A nurse is teaching the parents of a toddler with a recent diagnosis of hemophilia about the disease. What area of the body should the nurse include as the most common site for bleeding? A. Brain B. Joints C. Kidneys D. Abdomen

B. Joints The joints are the most commonly involved areas because of weight bearing and constant movement. Neither the brain, nor the kidneys, nor the abdomen is the most common site; however, bleeding may occur in any of these areas.

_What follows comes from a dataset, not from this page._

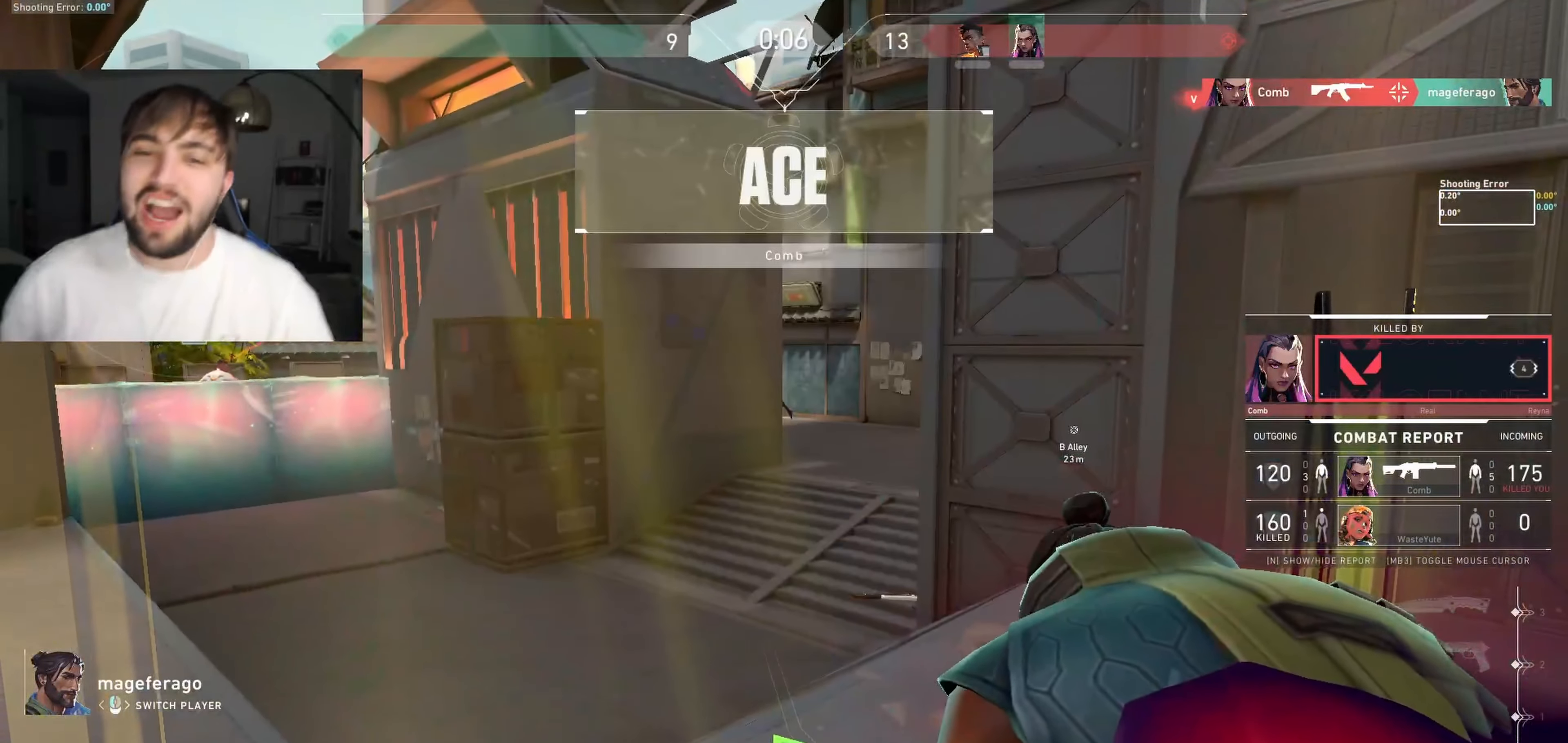
Gameplay with keyboard; each line is a JSON object with the keys held at the frame after it. "events" lists presses ("down") and releases ("up") of "a", "ctrl", "d", "e", "q", "s", "shift", "space" and "w" between this image and that frame as [ms after this image, input, new state], when the widget could be followed in between. No other keys are recorded. Mouse input is not recorded.
{"keys": ["s"], "events": [[17, "d", "down"], [117, "a", "down"], [150, "d", "up"], [184, "w", "down"], [267, "a", "up"], [267, "d", "down"], [300, "w", "up"], [400, "d", "up"], [400, "s", "down"], [417, "a", "down"], [500, "a", "up"]]}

A 10-year-old child is found to have hemophilia. The nurse is explaining how hemophilia is inherited. What is the best explanation of the genetic factor that is involved? A. It follows the Mendelian law of inherited disorders B. The mother is a carrier of the disorder but is not affected by it C. It is an autosomal dominant disorder in which the woman carries the trait D. A carrier may be male or female, but the disease occurs in the sex opposite that of the carrier

B. The mother is a carrier of the disorder but is not affected by it The hemophilia gene is carried on the X chromosome but is recessive. Therefore the female is the carrier (an unaffected XO and an affected XH). If the male receives the affected XH (XHYO), he will have the disorder. Hemophilia is carried by the female; the Mendelian laws of inheritance are not sex specific. Hemophilia is a sex-linked recessive disorder. Females only carry the trait; usually males are affected.